Service was average to indifferent, an impression exacerbated by just how exceptional it had been at Bovey Castle. Interaction was pleasant but perfunctory. There seemed to be no real interest in how we were enjoying our stay (until we checked out) and no desire to chat with us to discover our plans and suggest recommendations. An offer of drinks once settled in the only lounge could take up to an hour. There were no tea and coffee making facilities in the room and a delivery of the request took 40 minutes one morning. When assembled as a foursome we'd ask for water or coffee and it would come with a drinking vessel only for the requestor unless we specified for all of us. Little things, but things that a top boutique hotel hosting our group in the past would figure out after the first interaction. 

We were also intrigued that other than the front desk staff most of the service team seemed to have originated from either Eastern or Southern Europe. While we're used to that in London, it seemed odd in a distant county where employment is so heavily dependant on tourism. Boutique hotels usually put local staff front and centre to show off the nature of the place and provide those insider tips only the natives know. You'll get none of that here.

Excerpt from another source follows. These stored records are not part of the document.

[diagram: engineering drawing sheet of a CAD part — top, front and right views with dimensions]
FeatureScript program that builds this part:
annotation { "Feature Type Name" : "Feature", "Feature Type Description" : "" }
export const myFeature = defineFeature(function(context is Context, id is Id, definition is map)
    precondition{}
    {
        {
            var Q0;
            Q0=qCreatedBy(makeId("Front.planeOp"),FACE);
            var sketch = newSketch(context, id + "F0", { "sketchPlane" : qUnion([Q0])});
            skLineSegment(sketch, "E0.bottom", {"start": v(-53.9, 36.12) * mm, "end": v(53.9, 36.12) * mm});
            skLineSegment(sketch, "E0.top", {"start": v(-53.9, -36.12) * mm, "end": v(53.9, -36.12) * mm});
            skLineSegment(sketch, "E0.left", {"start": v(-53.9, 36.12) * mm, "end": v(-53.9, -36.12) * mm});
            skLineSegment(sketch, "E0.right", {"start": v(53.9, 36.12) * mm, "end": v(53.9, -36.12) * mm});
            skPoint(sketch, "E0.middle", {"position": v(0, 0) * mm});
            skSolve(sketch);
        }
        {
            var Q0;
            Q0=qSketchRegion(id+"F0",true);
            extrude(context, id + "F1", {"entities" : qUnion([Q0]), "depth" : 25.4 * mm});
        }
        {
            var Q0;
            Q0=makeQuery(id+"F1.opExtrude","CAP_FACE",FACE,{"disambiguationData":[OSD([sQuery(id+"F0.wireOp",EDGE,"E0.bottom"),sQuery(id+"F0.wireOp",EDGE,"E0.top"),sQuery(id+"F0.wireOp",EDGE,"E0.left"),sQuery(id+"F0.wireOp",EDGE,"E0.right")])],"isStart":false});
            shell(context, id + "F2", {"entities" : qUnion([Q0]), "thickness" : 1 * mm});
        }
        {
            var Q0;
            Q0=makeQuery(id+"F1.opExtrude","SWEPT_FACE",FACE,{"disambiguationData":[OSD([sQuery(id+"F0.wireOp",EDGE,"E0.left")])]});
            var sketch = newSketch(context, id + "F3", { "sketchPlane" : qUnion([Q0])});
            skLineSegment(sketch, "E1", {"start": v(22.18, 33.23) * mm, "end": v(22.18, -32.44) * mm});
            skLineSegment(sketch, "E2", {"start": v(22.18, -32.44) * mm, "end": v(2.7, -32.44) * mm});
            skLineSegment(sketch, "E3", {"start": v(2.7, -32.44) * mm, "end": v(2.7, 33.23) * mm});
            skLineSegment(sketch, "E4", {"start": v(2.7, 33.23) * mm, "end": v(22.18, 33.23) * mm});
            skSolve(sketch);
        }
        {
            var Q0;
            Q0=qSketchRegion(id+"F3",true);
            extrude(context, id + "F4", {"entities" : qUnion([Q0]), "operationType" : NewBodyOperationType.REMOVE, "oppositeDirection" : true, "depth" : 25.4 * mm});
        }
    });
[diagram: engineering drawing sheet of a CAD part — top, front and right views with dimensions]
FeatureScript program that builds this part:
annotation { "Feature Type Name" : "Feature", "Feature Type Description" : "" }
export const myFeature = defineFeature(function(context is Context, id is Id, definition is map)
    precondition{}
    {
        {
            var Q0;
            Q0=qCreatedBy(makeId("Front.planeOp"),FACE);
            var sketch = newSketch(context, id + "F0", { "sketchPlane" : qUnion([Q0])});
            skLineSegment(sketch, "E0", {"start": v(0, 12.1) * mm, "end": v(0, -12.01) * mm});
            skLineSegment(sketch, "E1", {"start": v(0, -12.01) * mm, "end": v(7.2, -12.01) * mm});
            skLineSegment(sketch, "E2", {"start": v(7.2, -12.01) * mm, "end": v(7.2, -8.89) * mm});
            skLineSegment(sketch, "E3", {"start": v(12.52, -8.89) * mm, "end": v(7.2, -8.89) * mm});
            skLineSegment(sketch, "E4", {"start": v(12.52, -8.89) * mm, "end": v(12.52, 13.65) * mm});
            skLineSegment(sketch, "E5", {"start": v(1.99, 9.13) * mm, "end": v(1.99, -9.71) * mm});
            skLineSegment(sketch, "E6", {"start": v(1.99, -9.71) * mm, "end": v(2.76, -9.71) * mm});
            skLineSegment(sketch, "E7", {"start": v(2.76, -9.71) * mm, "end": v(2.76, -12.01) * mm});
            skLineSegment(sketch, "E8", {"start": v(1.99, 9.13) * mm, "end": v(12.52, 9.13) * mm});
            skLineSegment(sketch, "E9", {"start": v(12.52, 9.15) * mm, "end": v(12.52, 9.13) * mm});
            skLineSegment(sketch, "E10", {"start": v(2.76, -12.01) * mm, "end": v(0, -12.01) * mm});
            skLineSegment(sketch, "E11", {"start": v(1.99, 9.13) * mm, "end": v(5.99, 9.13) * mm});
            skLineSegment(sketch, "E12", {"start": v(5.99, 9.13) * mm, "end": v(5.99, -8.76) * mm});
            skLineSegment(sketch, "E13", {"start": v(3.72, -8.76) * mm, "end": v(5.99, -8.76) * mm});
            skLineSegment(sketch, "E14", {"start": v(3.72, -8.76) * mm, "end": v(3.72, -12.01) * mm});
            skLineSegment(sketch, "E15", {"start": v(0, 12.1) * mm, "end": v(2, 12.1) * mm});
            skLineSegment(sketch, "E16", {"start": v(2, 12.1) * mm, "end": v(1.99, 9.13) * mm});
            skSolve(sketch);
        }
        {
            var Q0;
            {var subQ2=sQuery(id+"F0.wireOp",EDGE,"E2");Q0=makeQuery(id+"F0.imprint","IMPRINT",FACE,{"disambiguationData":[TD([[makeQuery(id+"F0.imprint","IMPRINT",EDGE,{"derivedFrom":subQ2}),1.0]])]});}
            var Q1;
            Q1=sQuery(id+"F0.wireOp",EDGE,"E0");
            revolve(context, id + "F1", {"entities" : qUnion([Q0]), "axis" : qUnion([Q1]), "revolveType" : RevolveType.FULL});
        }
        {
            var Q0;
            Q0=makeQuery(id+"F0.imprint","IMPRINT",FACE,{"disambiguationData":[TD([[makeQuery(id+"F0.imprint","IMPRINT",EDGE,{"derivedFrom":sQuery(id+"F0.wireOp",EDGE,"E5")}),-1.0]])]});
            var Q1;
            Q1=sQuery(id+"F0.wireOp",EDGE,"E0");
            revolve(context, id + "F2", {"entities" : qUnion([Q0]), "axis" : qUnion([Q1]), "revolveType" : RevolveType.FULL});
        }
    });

In reflection, I realise that what bothered me most about Tresanton was the feel it wasn't Cornish at all, but a seaside-themed bubble transported intact from Knightsbridge with all the capital's quirks. The not-quite-on-their-game-yet staff of young immigrants, the crowding, the aloof urban attitude. 

At a lower price point we could have let the irritations ... other than feeling unsafe ... slide in favour of enjoying the views. But let's lay it on the line here: our spacious double with a sea view was £370 per night.  In any circumstance I expect a flawless experience for that price. These days, I also want excessive care of my health and a feeling that the establishment isn't resting on its laurels, but finding ways to innovate and excel through changing times.